La malattia di Carlo III ha fatto riemergere le voci di una potenziale abdicazione, dopo l’esempio (a sorpresa) della 83enne sovrana Margherita di Danimarca a favore del figlio principe Frederik durante il discorso di fine anno. A suggerirlo per primo era stato l’illustre Guardian: «anche re Carlo dovrebbe abdicare», perché «invecchiare non deve essere di certo un limite, ma l’età è qualcosa che non si può negoziare. Certo, si merita una reggenza sostanziale, dopo aver aspettato così tanto. Ma non fino alla sua morte. William è capace e pronto a prendere il suo posto». Ipotizzare che tutti i sovrani debbano lasciare il trono, invece di ottemperare alla promessa solenne di servire per tutta la vita, rende l’istituzione monarchia ancor più fragile di quanto già non sia. Al monarca, già privato da tempo dell’investitura divina, viene chiesto di mettersi da parte se risulta avariato per via dell’età o di una malattia.

Ma il 2024 non ha portato solo problemi alla monarchia britannica. Anche altre famiglie reali europee si trovano in crisi. In Danimarca, la regina Margrethe II ha abdicato ufficialmente a causa dell’intervento chirurgico alla schiena subito nel 2023, che l’ha portata a riflettere sul futuro e a passare le responsabilità alla successiva generazione. Anche il re Harald V di Norvegia, con problemi di salute e diverse operazioni alle spalle, potrebbe presto decidere di lasciare il trono a suo figlio Haakon Magnus, come ha fatto la cugina Margrethe in Danimarca.

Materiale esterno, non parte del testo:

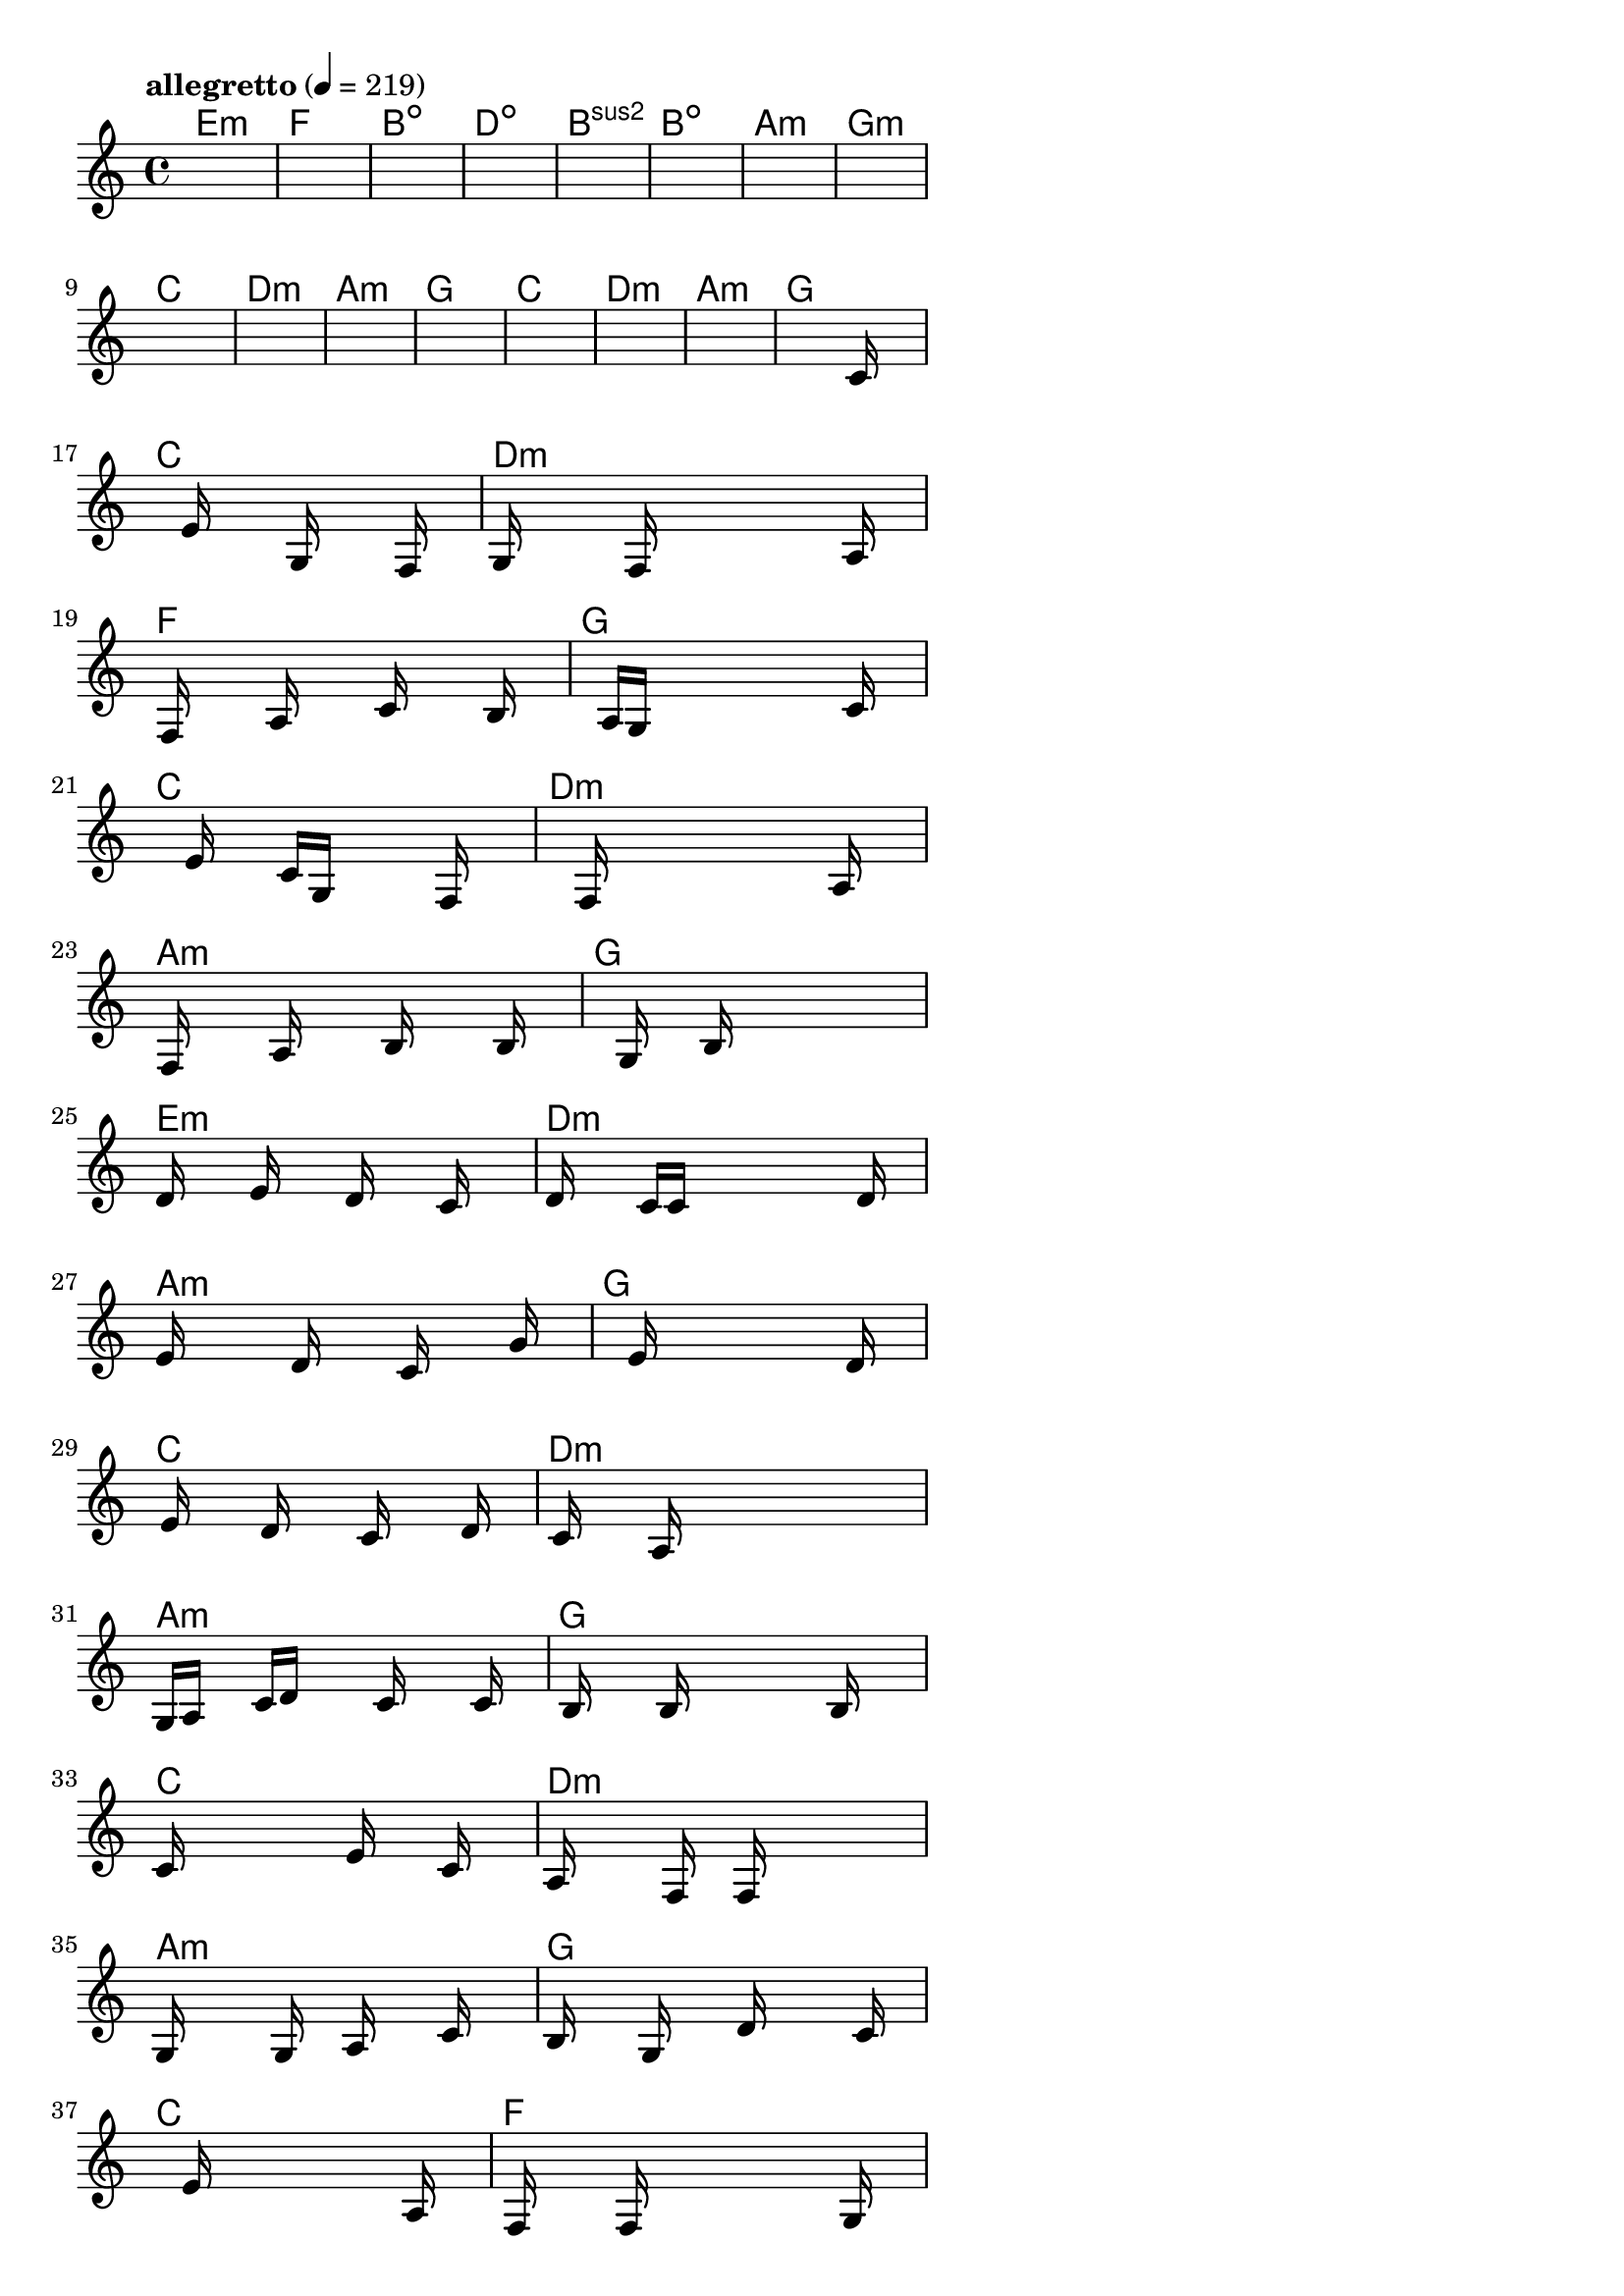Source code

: \version "2.18.2"

% GaConfiguration:
  % size: 30
  % crossover: 0.8
  % mutation: 0.5
  % iterations: 80
  % fittestAlwaysSurvives: true
  % maxResults: 100
  % fitnessThreshold: 0.8
  % generationThreshold: 0.7


melody = {
 \key c\major
 \time 4/4
 \tempo  "allegretto" 4 = 219
 s16 s16 s16 s16  s16 s16 s16 s16  s16 s16 s16 s16  s16 s16 s16 s16 |
 s16 s16 s16 s16  s16 s16 s16 s16  s16 s16 s16 s16  s16 s16 s16 s16 |
 s16 s16 s16 s16  s16 s16 s16 s16  s16 s16 s16 s16  s16 s16 s16 s16 |
 s16 s16 s16 s16  s16 s16 s16 s16  s16 s16 s16 s16  s16 s16 s16 s16 |

 s16 s16 s16 s16  s16 s16 s16 s16  s16 s16 s16 s16  s16 s16 s16 s16 |
 s16 s16 s16 s16  s16 s16 s16 s16  s16 s16 s16 s16  s16 s16 s16 s16 |
 s16 s16 s16 s16  s16 s16 s16 s16  s16 s16 s16 s16  s16 s16 s16 s16 |
 s16 s16 s16 s16  s16 s16 s16 s16  s16 s16 s16 s16  s16 s16 s16 s16 |

 s16 s16 s16 s16  s16 s16 s16 s16  s16 s16 s16 s16  s16 s16 s16 s16 |
 s16 s16 s16 s16  s16 s16 s16 s16  s16 s16 s16 s16  s16 s16 s16 s16 |
 s16 s16 s16 s16  s16 s16 s16 s16  s16 s16 s16 s16  s16 s16 s16 s16 |
 s16 s16 s16 s16  s16 s16 s16 s16  s16 s16 s16 s16  s16 s16 s16 s16 |

 s16 s16 s16 s16  s16 s16 s16 s16  s16 s16 s16 s16  s16 s16 s16 s16 |
 s16 s16 s16 s16  s16 s16 s16 s16  s16 s16 s16 s16  s16 s16 s16 s16 |
 s16 s16 s16 s16  s16 s16 s16 s16  s16 s16 s16 s16  s16 s16 s16 s16 |
 s16 s16 s16 s16  s16 s16 s16 s16  s16 s16 s16 s16  s16 c'16 s16 s16 |

 s16 s16 s16 s16  s16 e'16 s16 s16  s16 g16 s16 s16  s16 f16 s16 s16 |
 g16 s16 s16 s16  s16 f16 s16 s16  s16 s16 s16 s16  s16 a16 s16 s16 |
 s16 f16 s16 s16  s16 a16 s16 s16  s16 c'16 s16 s16  s16 b16 s16 s16 |
 s16 s16 s16 s16  a16 g16 s16 s16  s16 s16 s16 s16  s16 c'16 s16 s16 |

 s16 s16 s16 s16  s16 e'16 s16 s16  c'16 g16 s16 s16  s16 f16 s16 s16 |
 s16 s16 s16 s16  s16 f16 s16 s16  s16 s16 s16 s16  s16 a16 s16 s16 |
 s16 f16 s16 s16  s16 a16 s16 s16  s16 b16 s16 s16  s16 b16 s16 s16 |
 s16 s16 s16 s16  s16 g16 s16 s16  b16 s16 s16 s16  s16 s16 s16 s16 |

 d'16 s16 s16 s16  e'16 s16 s16 s16  d'16 s16 s16 s16  c'16 s16 s16 s16 |
 d'16 s16 s16 s16  c'16 c'16 s16 s16  s16 s16 s16 s16  s16 d'16 s16 s16 |
 e'16 s16 s16 s16  s16 d'16 s16 s16  s16 c'16 s16 s16  s16 g'16 s16 s16 |
 s16 s16 s16 s16  s16 e'16 s16 s16  s16 s16 s16 s16  s16 d'16 s16 s16 |

 s16 e'16 s16 s16  s16 d'16 s16 s16  s16 c'16 s16 s16  s16 d'16 s16 s16 |
 s16 c'16 s16 s16  s16 a16 s16 s16  s16 s16 s16 s16  s16 s16 s16 s16 |
 g16 a16 s16 s16  c'16 d'16 s16 s16  s16 c'16 s16 s16  s16 c'16 s16 s16 |
 s16 b16 s16 s16  s16 b16 s16 s16  s16 s16 s16 s16  b16 s16 s16 s16 |

 c'16 s16 s16 s16  s16 s16 s16 s16  e'16 s16 s16 s16  c'16 s16 s16 s16 |
 a16 s16 s16 s16  s16 f16 s16 s16  f16 s16 s16 s16  s16 s16 s16 s16 |
 g16 s16 s16 s16  s16 g16 s16 s16  a16 s16 s16 s16  c'16 s16 s16 s16 |
 b16 s16 s16 s16  g16 s16 s16 s16  d'16 s16 s16 s16  s16 c'16 s16 s16 |

 s16 s16 s16 s16  s16 e'16 s16 s16  s16 s16 s16 s16  s16 a16 s16 s16 |
 s16 f16 s16 s16  s16 f16 s16 s16  s16 s16 s16 s16  s16 g16 s16 s16 |
 s16 a16 s16 s16  s16 c'16 s16 s16  s16 a16 s16 s16  s16 b16 s16 s16 |
 s16 d'16 s16 s16  s16 s16 s16 s16  a16 b16 s16 s16  g16 s16 s16 s16 |

 c'16 s16 s16 s16  s16 s16 s16 s16  e'16 s16 s16 s16  s16 c'16 s16 s16 |
 g'16 s16 s16 s16  s16 s16 s16 s16  f'16 s16 s16 s16  s16 e'16 s16 s16 |
 s16 s16 s16 s16  s16 s16 s16 s16  f'16 e'16 s16 s16  d'16 e'16 s16 s16 |
 s16 s16 s16 s16  d'16 c'16 s16 s16  b16 s16 s16 s16  s16 c'16 s16 s16 |

 s16 s16 s16 s16  s16 s16 s16 s16  s16 s16 s16 s16  s16 s16 s16 s16 |
 s16 s16 s16 s16  s16 s16 s16 s16  s16 s16 s16 s16  s16 s16 s16 s16 |
 s16 s16 s16 s16  s16 s16 s16 s16  s16 s16 s16 s16  s16 s16 s16 s16 |
 s16 s16 s16 s16  s16 s16 s16 s16  s16 s16 s16 s16  s16 s16 s16 s16 |

}

lead = \chordmode {
% chord: Emin, fitness: 0.6277777777777778, complexity: 0.11666666666666665, execution time: 488ms
 e1:m |
% chord: F, fitness: 0.6277777777777778, complexity: 0.11666666666666665, execution time: 35ms
 f1: |
% chord: Bdim, fitness: 0.6277777777777778, complexity: 0.11666666666666665, execution time: 19ms
 b1:dim |
% chord: Ddim, fitness: 0.8592592592592592, complexity: 0.11666666666666665, execution time: 57ms
 d1:dim |

% chord: Bsus2, fitness: 0.6277777777777778, complexity: 0.11666666666666665, execution time: 21ms
 b1:sus2 |
% chord: Bdim, fitness: 0.7203703703703703, complexity: 0.11666666666666665, execution time: 29ms
 b1:dim |
% chord: Amin, fitness: 0.7666666666666667, complexity: 0.11666666666666665, execution time: 28ms
 a1:m |
% chord: Gmin, fitness: 0.8129629629629629, complexity: 0.11666666666666665, execution time: 28ms
 g1:m |

% chord: C, fitness: 0.8592592592592592, complexity: 0.11666666666666665, execution time: 23ms
 c1: |
% chord: Dmin, fitness: 0.8129629629629629, complexity: 0.11666666666666665, execution time: 4ms
 d1:m |
% chord: Amin, fitness: 0.8129629629629629, complexity: 0.11666666666666665, execution time: 4ms
 a1:m |
% chord: G, fitness: 0.9055555555555556, complexity: 0.11666666666666665, execution time: 17ms
 g1: |

% chord: C, fitness: 0.8592592592592592, complexity: 0.11666666666666665, execution time: 30ms
 c1: |
% chord: Dmin, fitness: 0.8592592592592592, complexity: 0.11666666666666665, execution time: 5ms
 d1:m |
% chord: Amin, fitness: 0.8592592592592592, complexity: 0.11666666666666665, execution time: 3ms
 a1:m |
% chord: G, fitness: 0.8592592592592592, complexity: 0.11666666666666665, execution time: 18ms
 g1: |

% chord: C, fitness: 0.9055555555555556, complexity: 0.11666666666666665, execution time: 20ms
 c1: |
% chord: Dmin, fitness: 0.8103587962962963, complexity: 0.11666666666666665, execution time: 7ms
 d1:m |
% chord: F, fitness: 0.8103587962962963, complexity: 0.11666666666666665, execution time: 4ms
 f1: |
% chord: G, fitness: 0.857523148148148, complexity: 0.11666666666666665, execution time: 37ms
 g1: |

% chord: C, fitness: 0.8103587962962963, complexity: 0.11666666666666665, execution time: 4ms
 c1: |
% chord: Dmin, fitness: 0.8925347222222223, complexity: 0.11666666666666665, execution time: 24ms
 d1:m |
% chord: Amin, fitness: 0.8925347222222223, complexity: 0.11666666666666665, execution time: 6ms
 a1:m |
% chord: G, fitness: 0.8042824074074074, complexity: 0.11666666666666665, execution time: 22ms
 g1: |

% chord: Emin, fitness: 0.8034143518518518, complexity: 0.11666666666666665, execution time: 23ms
 e1:m |
% chord: Dmin, fitness: 0.8523148148148147, complexity: 0.11666666666666665, execution time: 4ms
 d1:m |
% chord: Amin, fitness: 0.8523148148148147, complexity: 0.11666666666666665, execution time: 3ms
 a1:m |
% chord: G, fitness: 0.8488425925925925, complexity: 0.11666666666666665, execution time: 23ms
 g1: |

% chord: C, fitness: 0.8094907407407407, complexity: 0.11666666666666665, execution time: 21ms
 c1: |
% chord: Dmin, fitness: 0.8471064814814814, complexity: 0.11666666666666665, execution time: 4ms
 d1:m |
% chord: Amin, fitness: 0.8471064814814814, complexity: 0.11666666666666665, execution time: 5ms
 a1:m |
% chord: G, fitness: 0.8986111111111111, complexity: 0.11666666666666665, execution time: 24ms
 g1: |

% chord: C, fitness: 0.8934027777777778, complexity: 0.11666666666666665, execution time: 24ms
 c1: |
% chord: Dmin, fitness: 0.8549189814814814, complexity: 0.11666666666666665, execution time: 5ms
 d1:m |
% chord: Amin, fitness: 0.8549189814814814, complexity: 0.11666666666666665, execution time: 4ms
 a1:m |
% chord: G, fitness: 0.8609953703703703, complexity: 0.11666666666666665, execution time: 22ms
 g1: |

% chord: C, fitness: 0.9046875000000001, complexity: 0.11666666666666665, execution time: 25ms
 c1: |
% chord: F, fitness: 0.9072916666666667, complexity: 0.11666666666666665, execution time: 3ms
 f1: |
% chord: Amin, fitness: 0.9072916666666667, complexity: 0.11666666666666665, execution time: 5ms
 a1:m |
% chord: G, fitness: 0.9029513888888889, complexity: 0.11666666666666665, execution time: 4ms
 g1: |

% chord: C, fitness: 0.9072916666666667, complexity: 0.11666666666666665, execution time: 25ms
 c1: |
% chord: F, fitness: 0.9029513888888889, complexity: 0.11666666666666665, execution time: 4ms
 f1: |
% chord: Amin, fitness: 0.9029513888888889, complexity: 0.11666666666666665, execution time: 4ms
 a1:m |
% chord: G, fitness: 0.9003472222222223, complexity: 0.11666666666666665, execution time: 25ms
 g1: |

% chord: C, fitness: 0.8103587962962963, complexity: 0.11666666666666665, execution time: 22ms
 c1: |
% chord: -, fitness: -, complexity: -, execution time: -
 s1 |
% chord: -, fitness: -, complexity: -, execution time: -
 s1 |
% chord: -, fitness: -, complexity: -, execution time: -
 s1 |

}

% avg execution time: 25.25ms
% avg chord complexity: 0.10937499999999993
% avg fitness value: 0.8409336419753086

\score {
 <<
  \new ChordNames \lead
  \new Staff \melody
 >>
 \midi { }
 \layout {
  indent = #0
  line-width = #110
  \context {
    \Score
    \override SpacingSpanner.uniform-stretching = ##t
    \accidentalStyle forget    }
 }
}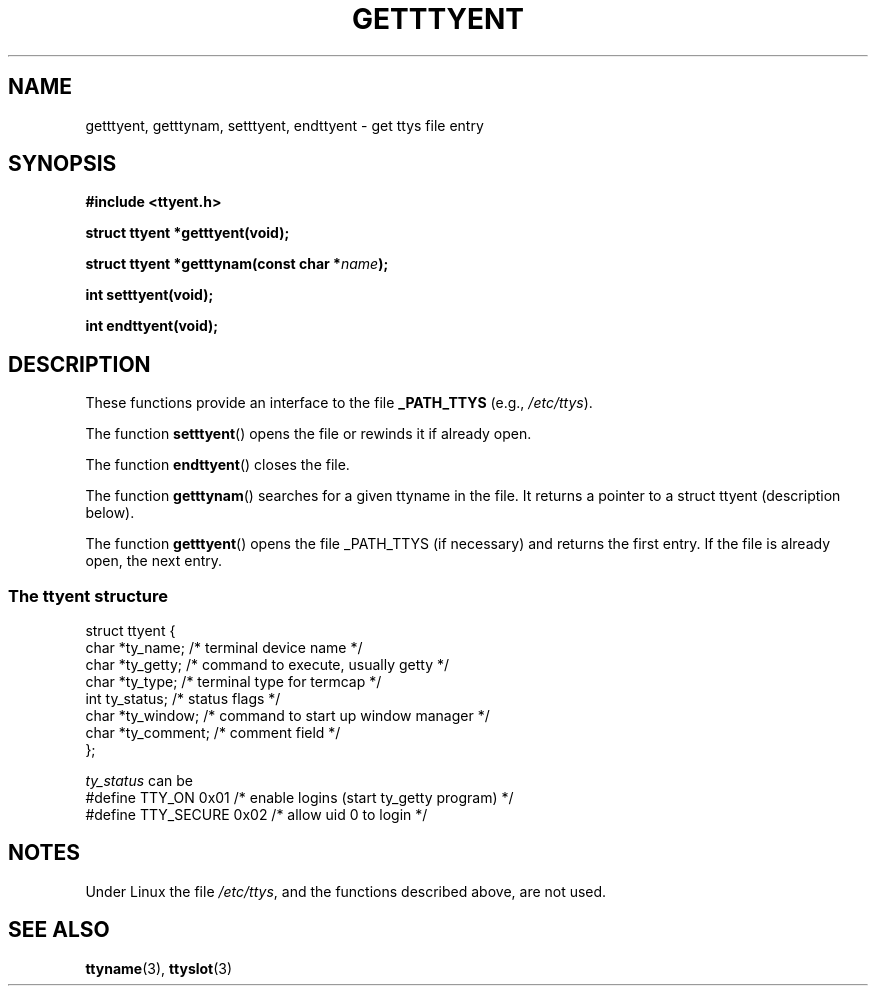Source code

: .\"  Copyright 2002 walter harms (walter.harms@informatik.uni-oldenburg.de)
.\"  Distributed under GPL
.\"  
.TH GETTTYENT 3 2002-07-18  "glibc"
.SH NAME
getttyent, getttynam, setttyent, endttyent \- get ttys file entry
.SH SYNOPSIS
.sp
.B "#include <ttyent.h>"
.sp
.B "struct ttyent *getttyent(void);"
.sp
.BI "struct ttyent *getttynam(const char *" name );
.sp
.B "int setttyent(void);"
.sp
.B "int endttyent(void);"
.SH DESCRIPTION
These functions provide an interface to the file
.B _PATH_TTYS
(e.g.,
.IR /etc/ttys ).

The function 
.BR setttyent ()
opens the file or rewinds it if already open.

The function
.BR  endttyent ()
closes the file.

The function 
.BR getttynam ()
searches for a given ttyname in the file. It returns a pointer to a
struct ttyent (description below).

The function
.BR getttyent ()
opens the file _PATH_TTYS (if necessary) and returns the first entry.
If the file is already open, the next entry.

.SS "The ttyent structure"
.nf
struct ttyent {
        char    *ty_name;       /* terminal device name */
        char    *ty_getty;      /* command to execute, usually getty */
        char    *ty_type;       /* terminal type for termcap */
        int     ty_status;      /* status flags */
        char    *ty_window;     /* command to start up window manager */
        char    *ty_comment;    /* comment field */
};
.fi

.I ty_status
can be
.br
.nf
#define TTY_ON       0x01   /* enable logins (start ty_getty program) */
#define TTY_SECURE   0x02   /* allow uid 0 to login */
.fi
.SH NOTES
Under Linux the file
.IR /etc/ttys ,
and the functions described above, are not used.
.SH "SEE ALSO"
.BR ttyname (3),
.BR ttyslot (3)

Ma anche su queste nuove generazioni grava l’ombra della malattia. La moglie di Haakon Magnus, la principessa Mette-Marit, soffre di una rara malattia cronica, la fibrosi polmonare, e si chiede se potrà reggere il “peso” della corona da regina consorte quando Haakon diventerà re. Anche in Svezia, la principessa ereditaria Victoria è pronta a succedere al padre, re Carl XVI Gustav, che ha affrontato problemi di salute nel 2023.

Infine, il 2024 si è aperto all’insegna degli scandali per altre due famiglie regnanti europee: quella spagnola, travolta dalle rivelazioni dell’ex cognato della regina Letizia, che afferma di aver avuto una relazione con lei anche durante il suo matrimonio con Felipe VI, e quella monegasca, alle prese con “spese folli” e pratiche illegali dichiarate dall’ex responsabile delle finanze dei Grimaldi, Claude Palmero.

In conclusione, l’anno bisestile potrebbe portare grandi cambiamenti nel quadro dinastico europeo e addirittura portare una nuova generazione sul trono.